Joseph aussi est réaliste, donc pessimiste. Le 1er août 1914, il déclare : « Qu’est-ce que la guerre moderne ? Je connais les récits des guerres anciennes. Je ne doute pas qu’une guerre actuelle soit exactement une boucherie. J’ai la ferme conviction que je n’en reviendrai pas et pour ne pas exagérer, j’émets l’avis que j’ai au maximum 50 % de chance d’en revenir. » Passionné de photo, Joseph utilise son appareil très tôt (septembre 14). Il est ainsi l’un des premiers à photographier la guerre dans les Vosges, aussi ses clichés sont connus en dehors du cercle familial ; il vend des images à L’Illustration et l’on en retrouve dans l’historique régimentaire du 23e. Il use pour cela des techniques particulières telle une photo « aérienne » prise de la tranchée, l’appareil placé au bout d’une perche. Joseph contribue ainsi, avec Frantz Adam et Loys Roux (voir ces noms), au fait que le 23e RI soit surnommé « le régiment des photographes ».
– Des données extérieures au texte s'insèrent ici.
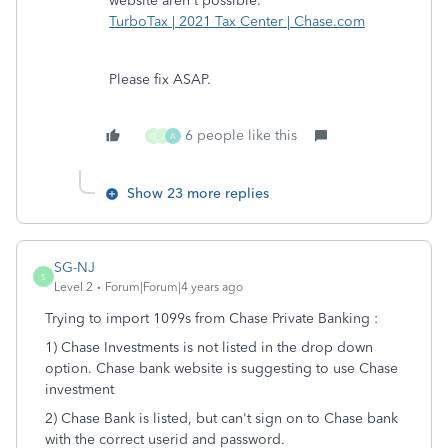
website aren't possible.
TurboTax | 2021 Tax Center | Chase.com
Please fix ASAP.
6 people like this
G
J
A
Show 23 more replies
SG-NJ
S
Level 2
Forum|Forum|4 years ago
Trying to import 1099s from Chase Private Banking :
1) Chase Investments is not listed in the drop down
option. Chase bank website is suggesting to use Chase
investment
2) Chase Bank is listed, but can't sign on to Chase bank
with the correct userid and password.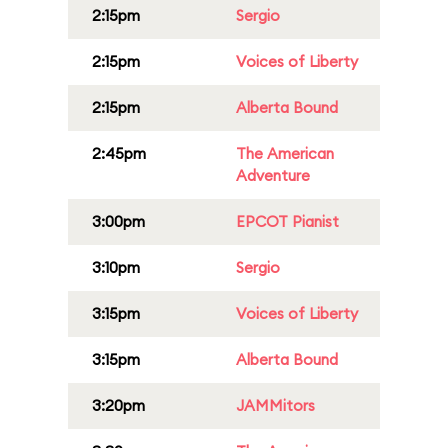
2:15pm
Sergio
2:15pm
Voices of Liberty
2:15pm
Alberta Bound
2:45pm
The American
Adventure
3:00pm
EPCOT Pianist
3:10pm
Sergio
3:15pm
Voices of Liberty
3:15pm
Alberta Bound
3:20pm
JAMMitors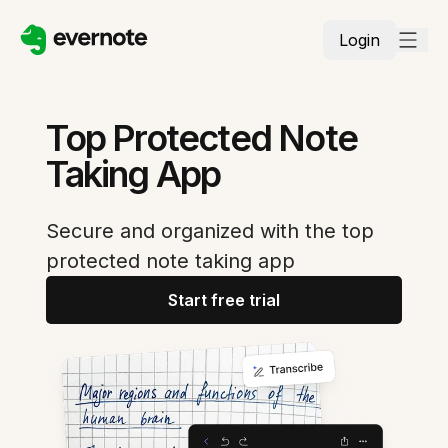
Login
Top Protected Note
Taking App
Secure and organized with the top
protected note taking app
Start free trial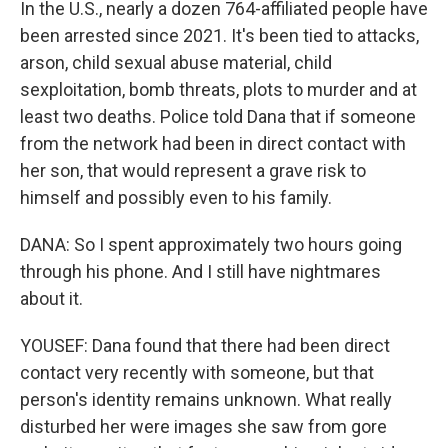
In the U.S., nearly a dozen 764-affiliated people have
been arrested since 2021. It's been tied to attacks,
arson, child sexual abuse material, child
sexploitation, bomb threats, plots to murder and at
least two deaths. Police told Dana that if someone
from the network had been in direct contact with
her son, that would represent a grave risk to
himself and possibly even to his family.
DANA: So I spent approximately two hours going
through his phone. And I still have nightmares
about it.
YOUSEF: Dana found that there had been direct
contact very recently with someone, but that
person's identity remains unknown. What really
disturbed her were images she saw from gore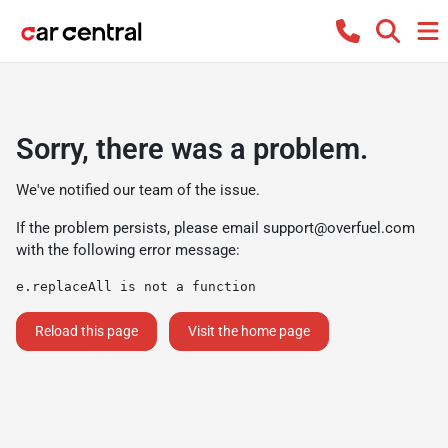
Sorry, there was a problem.
We've notified our team of the issue.
If the problem persists, please email
support@overfuel.com
with the following error message:
e.replaceAll is not a function
Reload this page
Visit the home page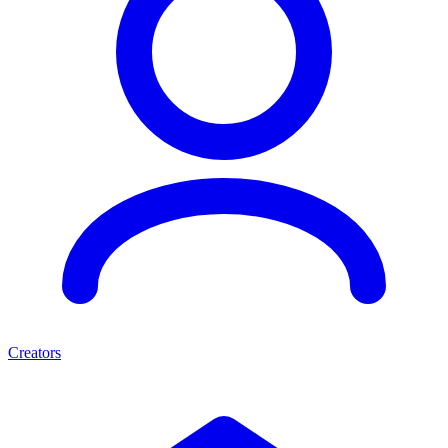
Creators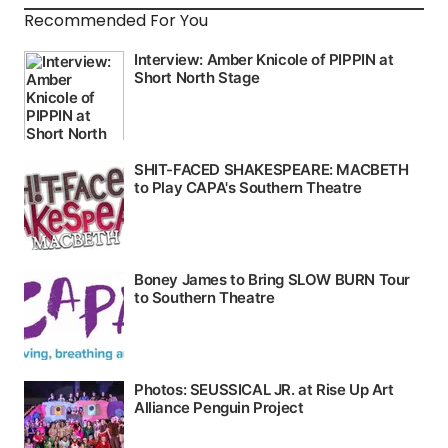
Recommended For You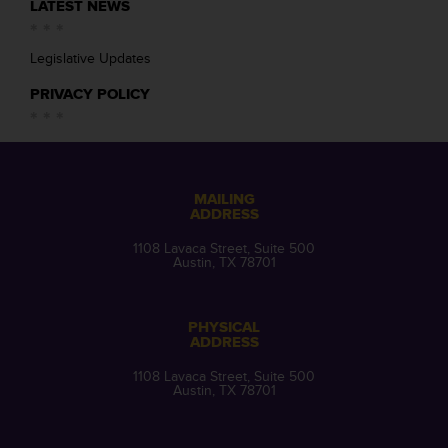
LATEST NEWS
Legislative Updates
PRIVACY POLICY
MAILING
ADDRESS
1108 Lavaca Street, Suite 500
Austin, TX 78701
PHYSICAL
ADDRESS
1108 Lavaca Street, Suite 500
Austin, TX 78701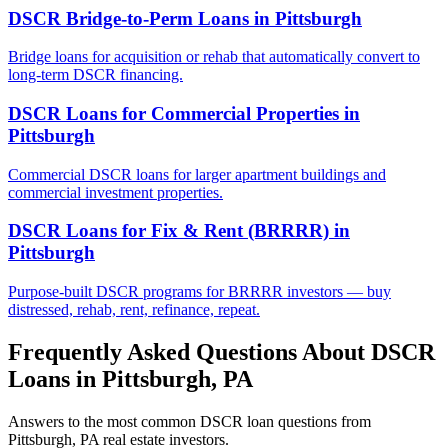
DSCR Bridge-to-Perm Loans
in
Pittsburgh
Bridge loans for acquisition or rehab that automatically convert to
long-term DSCR financing.
DSCR Loans for Commercial Properties
in
Pittsburgh
Commercial DSCR loans for larger apartment buildings and
commercial investment properties.
DSCR Loans for Fix & Rent (BRRRR)
in
Pittsburgh
Purpose-built DSCR programs for BRRRR investors — buy
distressed, rehab, rent, refinance, repeat.
Frequently Asked Questions About DSCR
Loans in
Pittsburgh
,
PA
Answers to the most common DSCR loan questions from
Pittsburgh
,
PA
real estate investors.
Une encyclopédie de la guerre
L’ouvrage nous plonge dans la guerre avec une multiplicité d’impressions ressenties et décrites. Des impressions sonores : sifflement d’une balle perdue ; son différent d’éclatement des obus selon le sol ; bruit infernal qui endort puis réveille ; éclats imitant des cris d’animaux ; « souffle immensément puissant d’un monstre endormi » quand il s’agit d’un bombardement lent et régulier ; rafales comme des « lancées de mal de dent » ; écho lointain de la bataille de Verdun à 60 km de distance et même jusqu’à Montbéliard. Dans l’air qui « mugit », les raids d’avions produisent une impression éprouvante, qu’Amand décrit à Marguerite : « Je t’assure qu’il n’y a rien d’agréable à se trouver là-dessous : les avions volant très bas, leurs moteurs font entendre un ronflement menaçant d’un lancinant sans nom ; vous sentez les appareils qui vous survolent en vous cherchant, les bombes éclatent épouvantablement, les obus explosent autour des avions, les mitrailleuses crépitent, les débris retombent de partout. » Dans cette guerre, le tonnerre naturel « perd ses droits et devient tout simplement ridicule ».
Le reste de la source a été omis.